Sunday, March 07, 2010

Pizzelli: Anise Waffle Cookies from Abruzzo

My mom always made big batches of these anise -scented wafers, typical of the Abruzzo region, with the hope that we had enough of them to enjoy for morning breakfast and to offer to her friends when she invited them over for coffee and gossip in the afternoons. But pizzelle never lasted for more than a day in our home, and my mom always complained that she didn’t have anything to offer her guests to go with their coffee. We just love to eat pizzelle straight from the ferro (waffle iron) with marmalade or Nutella. This is my family recipe for pizzelli:

Makes 2 dozen wafers

• 2 cups flour
• 1 teaspoon baking powder
• 1 teaspoon anise seeds
• 2 large eggs
• Pinch of salt
• 1/2 cup sugar
• 1 tablespoon rum
• 1/3 cup plus 1 tablespoon extra virgin olive oil
• Zest of 1 lemon, grated

• Confectioners’ sugar, for dusting

Mix flour, baking powder and anise seeds in a bowl and whisk to blend. In another bowl, whisk the eggs and salt until foamy, then gradually whisk in the sugar. When mixture is smooth, whisk in the rum, followed by the oil and lemon zest. Switch to a rubber spatula and fold in the dry ingredients. Let it rest in the refrigerator, covered with plastic wrap, for 1 hour.

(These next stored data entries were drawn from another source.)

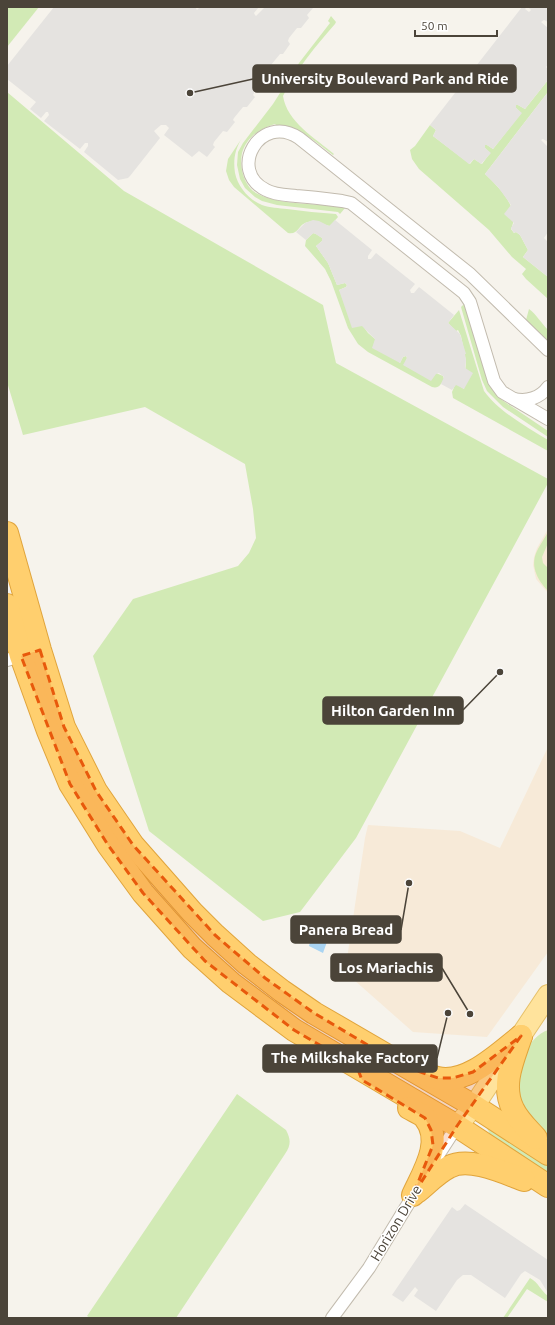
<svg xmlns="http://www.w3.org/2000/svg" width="555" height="1325" font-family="Ubuntu,sans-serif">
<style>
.commercial{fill:#f7ead8}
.green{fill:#d2eab5}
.parking{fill:#e5e3e0}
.water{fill:#a9d4f2}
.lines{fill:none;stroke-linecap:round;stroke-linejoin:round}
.street-casing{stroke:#c2bbae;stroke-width:14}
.primary-casing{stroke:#e6c16a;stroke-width:22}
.highway-casing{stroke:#e0a43c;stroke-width:24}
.street{stroke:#fff;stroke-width:12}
.primary{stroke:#ffe39c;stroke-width:20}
.highway{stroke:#ffcf6e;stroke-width:22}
.marked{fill:#e8590c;fill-opacity:0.2;stroke:#e8590c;stroke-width:3;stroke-dasharray:8 5;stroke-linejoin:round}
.labels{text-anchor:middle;stroke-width:3;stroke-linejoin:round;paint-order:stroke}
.street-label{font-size:14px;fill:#4b4439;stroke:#fff}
.leader{fill:none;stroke:#4b4439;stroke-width:1.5}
.callout-dot{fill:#4b4439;stroke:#fff;stroke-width:1.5}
.callout{fill:#4b4439;stroke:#4b4439;stroke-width:1.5}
.callout-label{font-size:15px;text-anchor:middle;font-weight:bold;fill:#fff}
</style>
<rect width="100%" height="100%" fill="#f6f3ec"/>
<g class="commercial">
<path d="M548,529V593L536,579L533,565L534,557L537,548Z"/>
<path d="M548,747V952L487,1037L413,1032L345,972L365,838L368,825L460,831L500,848Z"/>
</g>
<g class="green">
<path d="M7,7H39L7,47Z"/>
<path d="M331,16L336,22L335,24C316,46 296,69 283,96C287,122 315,138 334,154L333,155C316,142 298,126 276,125L275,124C259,129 247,137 242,153C239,167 244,188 258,194C277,204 313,204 336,206L345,208L340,214L338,212L277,205L262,201L255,197L245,188L240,179L237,165L238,152L243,143L273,104L299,63L330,23L328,21Z"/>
<path d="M548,80V92L485,174C499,187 521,209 511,229L514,233L516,232L520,235L528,250L523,257L548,277V299L526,279L522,274L526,269L512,257L489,230L419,169L412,159L410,150L415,146L430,125L436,130L433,136L470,164L474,159L482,164L490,153L485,148V145H487L493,149L521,113L516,108V105H518L525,109Z"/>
<path d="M7,92L124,191L323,305L336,363L548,479V483L356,838L300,912L263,921L149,831L93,656L133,599L238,566L249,553L256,538L253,509L245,464L145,407L23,435L7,382Z"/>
<path d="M242,138C235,149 233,160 235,173C238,187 249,200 262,205C270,208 279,208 287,209C303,211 320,213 336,214L338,217L330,226C322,225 316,218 305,223C298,226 298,235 288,233L234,187L229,180L226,171L228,159Z"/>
<path d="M313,233L316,234L322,238V241L316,246L328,263L337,285L345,283L347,285L346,287L339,290L360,325L363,326L368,333L375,339V341L400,363L403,357L406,356L407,358L404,365L431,380L436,373L443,376L444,379C441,384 439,389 432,387L368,352L358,344L348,328L331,281L325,269L305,246L306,240Z"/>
<path d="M464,304L490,386L496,394L502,400L548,431V437L503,407L487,391L482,380L461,307Z"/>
<path d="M529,309C537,315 541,323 548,330V341L526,320Z"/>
<path d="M459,310L484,391C498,411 527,427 548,440V451L453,398L452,392L455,385H458L464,389L466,361L461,336L458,330L456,331L448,323Z"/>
<path d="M548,532V543L542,557L543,563L548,568V591C537,579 529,565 538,549C541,543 545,538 548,532Z"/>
<path d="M548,1030V1135L526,1119L511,1083C518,1065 528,1037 548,1030Z"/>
<path d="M237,1094L286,1130C291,1139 291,1146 285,1154L176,1318H90L87,1316Z"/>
<path d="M484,1123L548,1161V1178L491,1136Z"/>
<path d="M530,1278C539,1283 540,1290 548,1296V1302L527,1289L507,1318H503Z"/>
</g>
<g class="parking">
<path d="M54,7H195L197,10L200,7H259L254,13L255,15L256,16L265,7L313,8L307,15L309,18L301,28H297L289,38L288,41L290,44L283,54H280L271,65L270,68L273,71L266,81L262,82L254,93L253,95L255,97L247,107H243L234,118L233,120L235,122L227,132L223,131L214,142L213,145L215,147L207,157L199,151L192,157L164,135L169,128L166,125H161L154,131L160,138L130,176L128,178L118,180L84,152L88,146V143H85L80,149L44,121L49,115L48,112H46L41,118L30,109L36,102L7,79V66Z"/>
<path d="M522,7H527L525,9L529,12L531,10L528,7H548V22L544,20L541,22L548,28V65L546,67L548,69V80L525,109L518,105H516V108L522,113L493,149L487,145H485V148L491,153L481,164L474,159L469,164L433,136L436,130L430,125Z"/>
<path d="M548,92L547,99L548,101V142L543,139L541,140L548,147V232L544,238L548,242V277L523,257L528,250L520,235L516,232L514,233L512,230L511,228L514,223L504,214L511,205L498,187L485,174Z"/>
<path d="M313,220L319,221L329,226L335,220L372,250L368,256V259H371L376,253L415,284L410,290L411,293H414L419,287L454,315L448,323L460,334L466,354H465L466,361L465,368L473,373L464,389L456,385L452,390L441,384L444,377L439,373L436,374L431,381L403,365L407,358L406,356L403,357L400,363L372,348L375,339L362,326L352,328L339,290L346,287L347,285L345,283L337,285L328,263L316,246L322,241V238L314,233L311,235L306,240L296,232L305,223Z"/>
<path d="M465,1204L548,1260V1293L540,1280L525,1271L521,1274L505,1298L471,1275H463L457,1280L436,1311L414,1296L418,1290L415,1287L403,1302L392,1295L452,1207L457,1211L460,1210Z"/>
</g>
<path class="water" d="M316,919L333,925L323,953L309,946Z"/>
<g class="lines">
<g class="street-casing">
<g id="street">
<path d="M548,350L470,274L299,138C260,112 227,171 266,190C275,195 287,195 296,196C312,197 327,199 342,201L351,203L464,293L470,302L494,381L502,392L548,419"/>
<path d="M514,399C527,402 540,398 548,387"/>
<path d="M7,660L26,654"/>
<path d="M435,1160L457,1126"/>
<path d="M332,1318L369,1268L416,1191"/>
</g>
</g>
<g class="primary-casing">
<path id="primary" d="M457,1126L474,1106L548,995"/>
</g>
<g class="highway-casing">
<g id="highway">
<path d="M7,533L40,650L64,727L96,791L133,845L192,912L215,935L247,964L282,991L314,1013L474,1106L548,1154"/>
<path d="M7,605L21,656L48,731L70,784L108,845L143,893L192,948L231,983L294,1030L457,1126L548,1186"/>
<path d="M521,1036C513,1060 501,1085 513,1109C518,1120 528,1129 536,1138"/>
<path d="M425,1074C429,1075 433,1077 437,1078C467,1085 499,1053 521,1036"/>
<path d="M409,1108C414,1111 422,1114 425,1118C444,1141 423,1173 413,1195"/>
<path d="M417,1192C427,1184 437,1173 449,1167C469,1156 505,1173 524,1180"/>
</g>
</g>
<use href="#street" class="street"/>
<use href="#primary" class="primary"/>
<use href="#highway" class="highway"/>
</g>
<path class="marked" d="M40,650L64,727L96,791L133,845L215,935L265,978L314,1013L403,1066L438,1078H453L473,1072L521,1036L457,1126L413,1195L433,1145L431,1130L425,1118L362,1080L357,1067L294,1030L205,961L143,893L108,845L70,784L21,656Z"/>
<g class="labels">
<g class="street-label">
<text transform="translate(396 1223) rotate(-59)" y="5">Horizon Drive</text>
</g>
</g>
<path class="leader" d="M190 93L253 79M500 672L463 710M409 883L401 930M470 1014L442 968M448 1013L437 1058"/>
<g class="callout-dot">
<circle cx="190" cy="93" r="4"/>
<circle cx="500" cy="672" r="4"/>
<circle cx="409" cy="883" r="4"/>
<circle cx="470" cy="1014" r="4"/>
<circle cx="448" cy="1013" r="4"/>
</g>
<g class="callout">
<rect x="253" y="65" width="263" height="27" rx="4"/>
<rect x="323" y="697" width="140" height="27" rx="4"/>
<rect x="291" y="916" width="110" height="27" rx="4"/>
<rect x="331" y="954" width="111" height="27" rx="4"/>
<rect x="263" y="1045" width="174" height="27" rx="4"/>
</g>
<g class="callout-label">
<text x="385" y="84">University Boulevard Park and Ride</text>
<text x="393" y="716">Hilton Garden Inn</text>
<text x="346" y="935">Panera Bread</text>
<text x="386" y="973">Los Mariachis</text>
<text x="350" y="1063">The Milkshake Factory</text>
</g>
<rect width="555" height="1325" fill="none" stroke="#4b4439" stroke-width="16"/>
<path d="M415 30v6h82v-6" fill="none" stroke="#4b4439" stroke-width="2"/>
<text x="421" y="30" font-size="12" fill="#4b4439" stroke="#ffffff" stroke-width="3" paint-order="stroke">50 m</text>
</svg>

Preheat the pizzelle iron, and grease or spray it if suggested in the manufacturer's instructions. Using about 2 teaspoons of batter for each pizzelle, pour batter in the center of the iron, close, and bake about 1 minute (the time required to recite an "Ave Maria”). Then flip the iron over and cook the other side. Open the iron and, if the wafer has a beautiful golden color, it is cooked..

1 comment:

JAdP said...

I have my grandfather's cast-iron pizzelle iron from Abbruzzo. Our initials are part of the waffle pattern. It makes an incredibly thin, crisp pizelle, much thinner than the modern electric ones.